- WORK ITEM -
An exact copy of the listing is required, with its pictures removed.

- INFORMATION SHOWN -
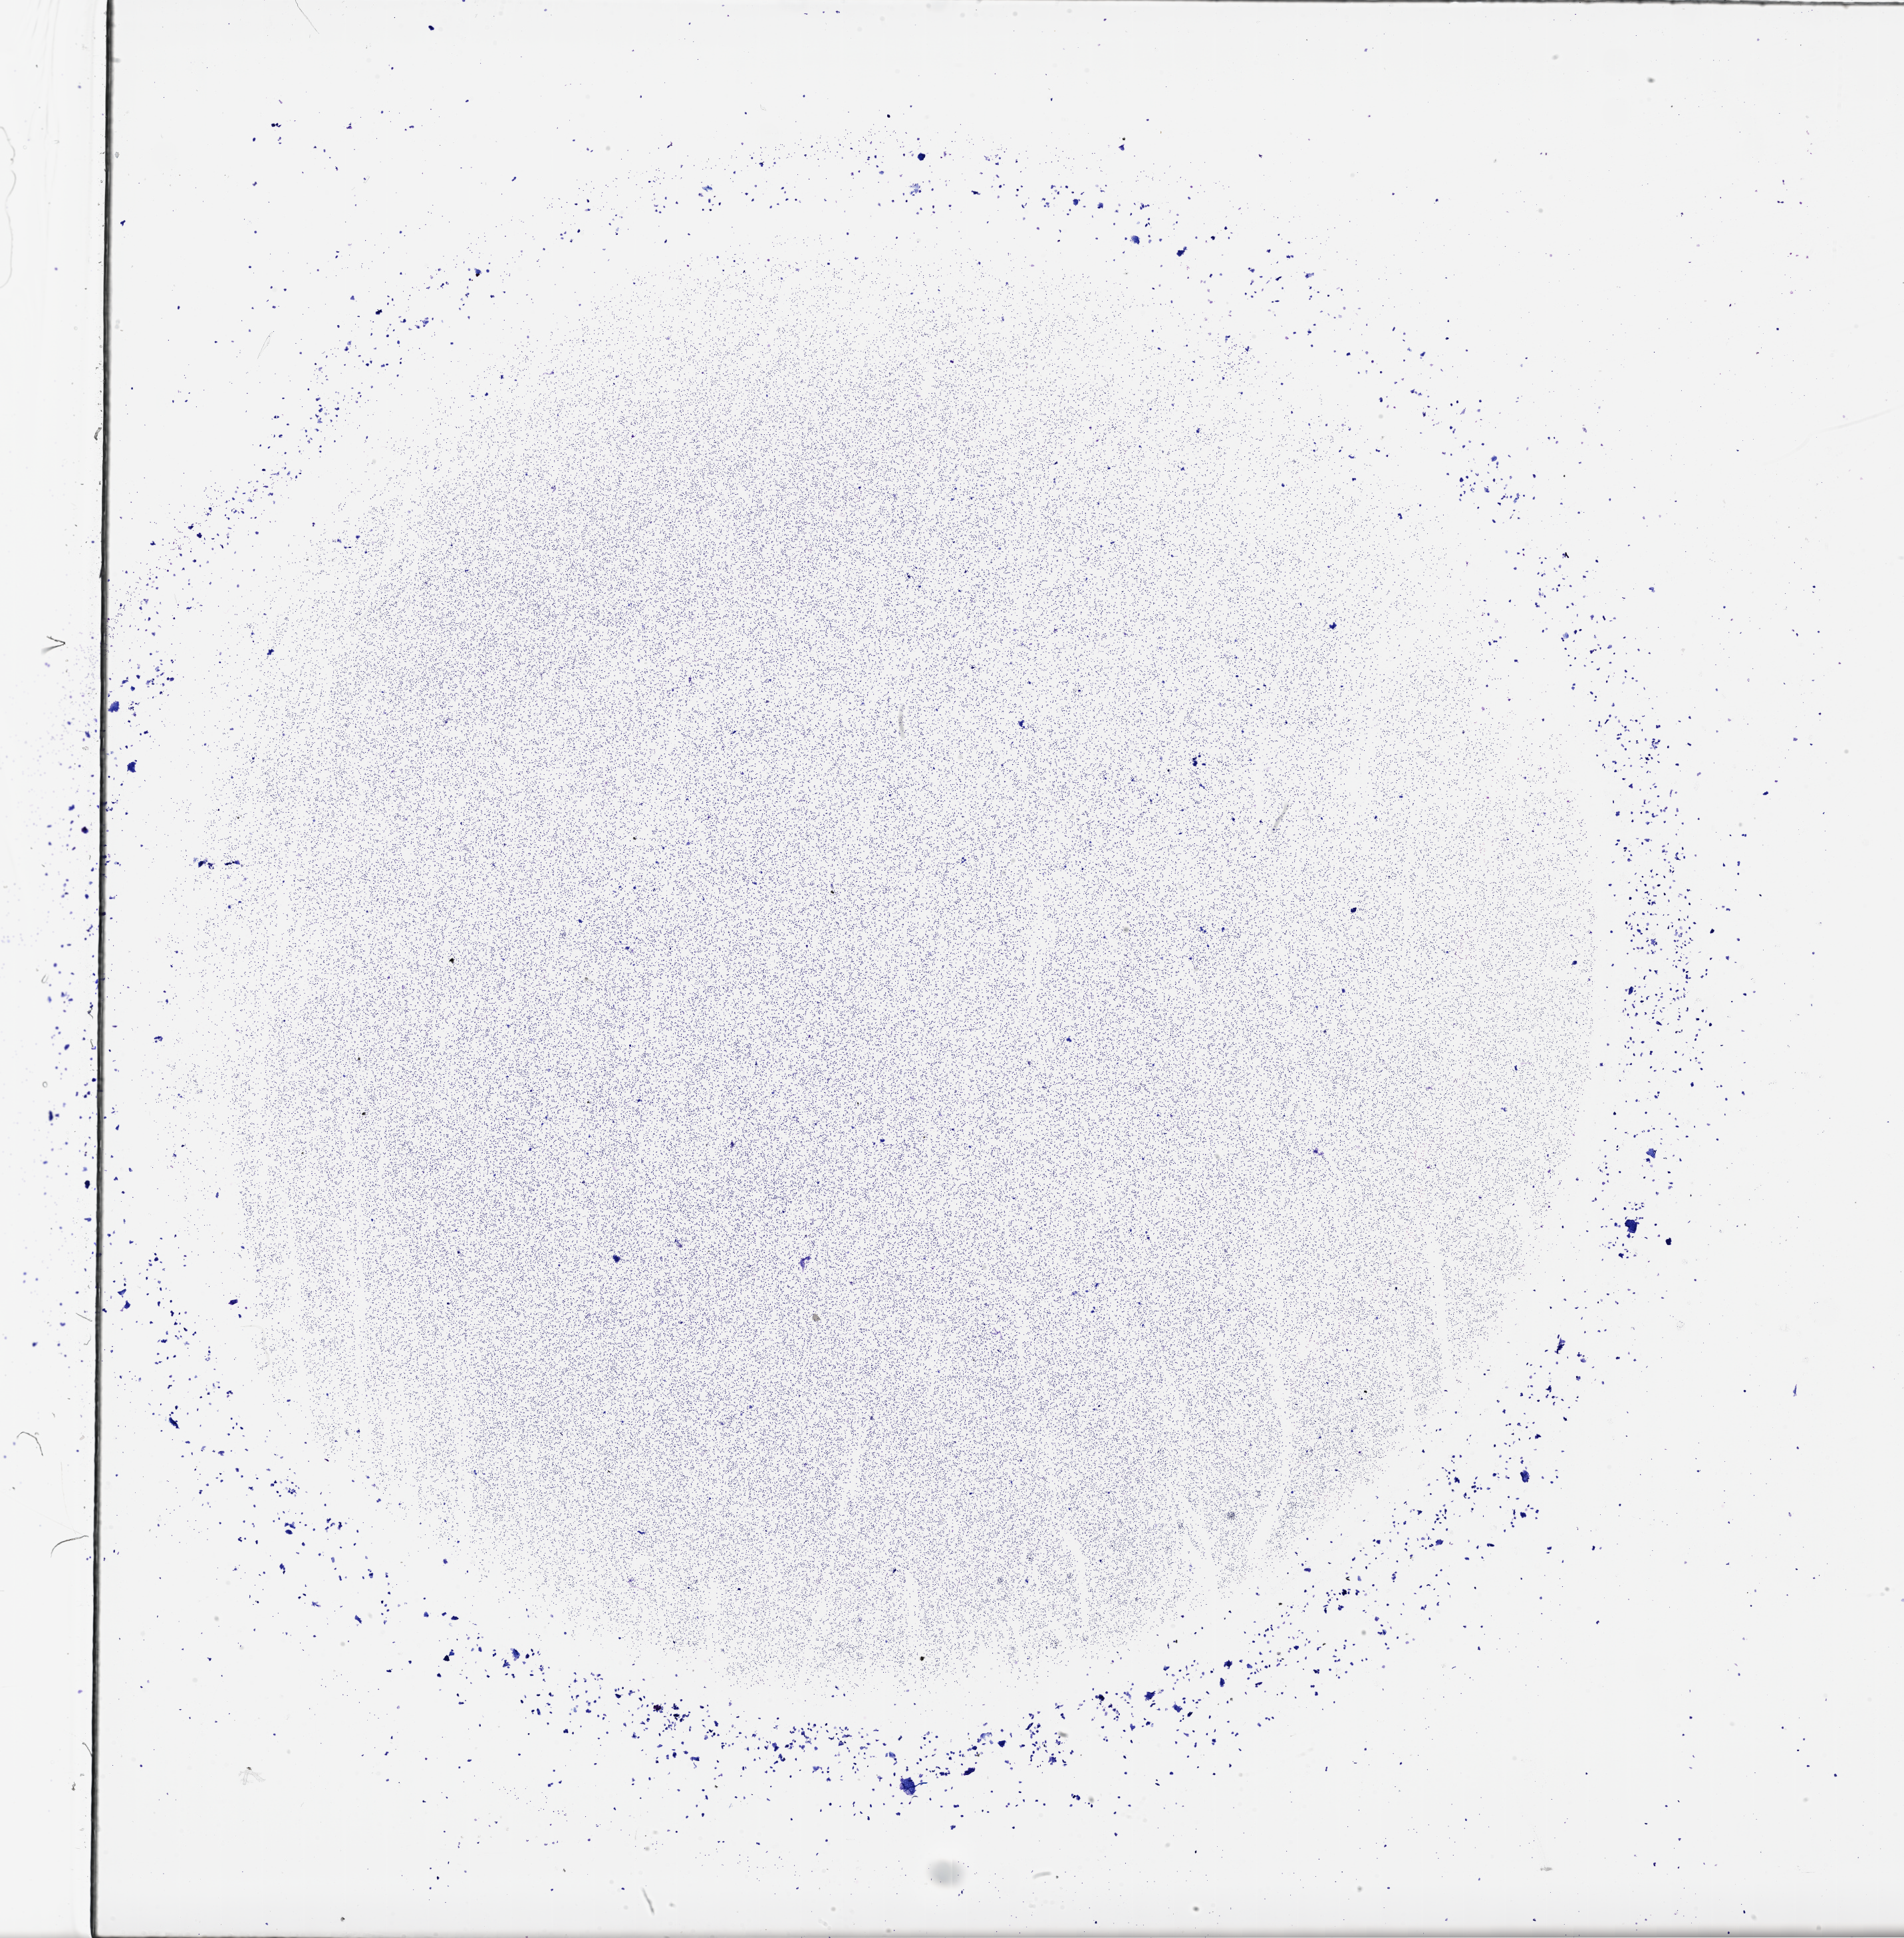
Digitized Hematoxylin and eosin (H&E) stained tissue section (whole slide) — shown as a low-resolution overview of the whole scanned area (about 23.1 x 23.5 mm); bone marrow (leukaemic) sample. Patient: female, age 40 years. Blasts: 20%.
* FAB classification: M5
* WHO classification: Acute monoblastic and monocytic leukemia
* diagnosis: Acute Myeloid Leukemia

- RESPONSE AREA -
Digitized Hematoxylin and eosin (H&E) stained tissue section (whole slide) — shown as a low-resolution overview of the whole scanned area (about 23.1 x 23.5 mm); bone marrow (leukaemic) sample. Patient: female, age 40 years. Blasts: 20%.
* FAB classification: M5
* WHO classification: Acute monoblastic and monocytic leukemia
* diagnosis: Acute Myeloid Leukemia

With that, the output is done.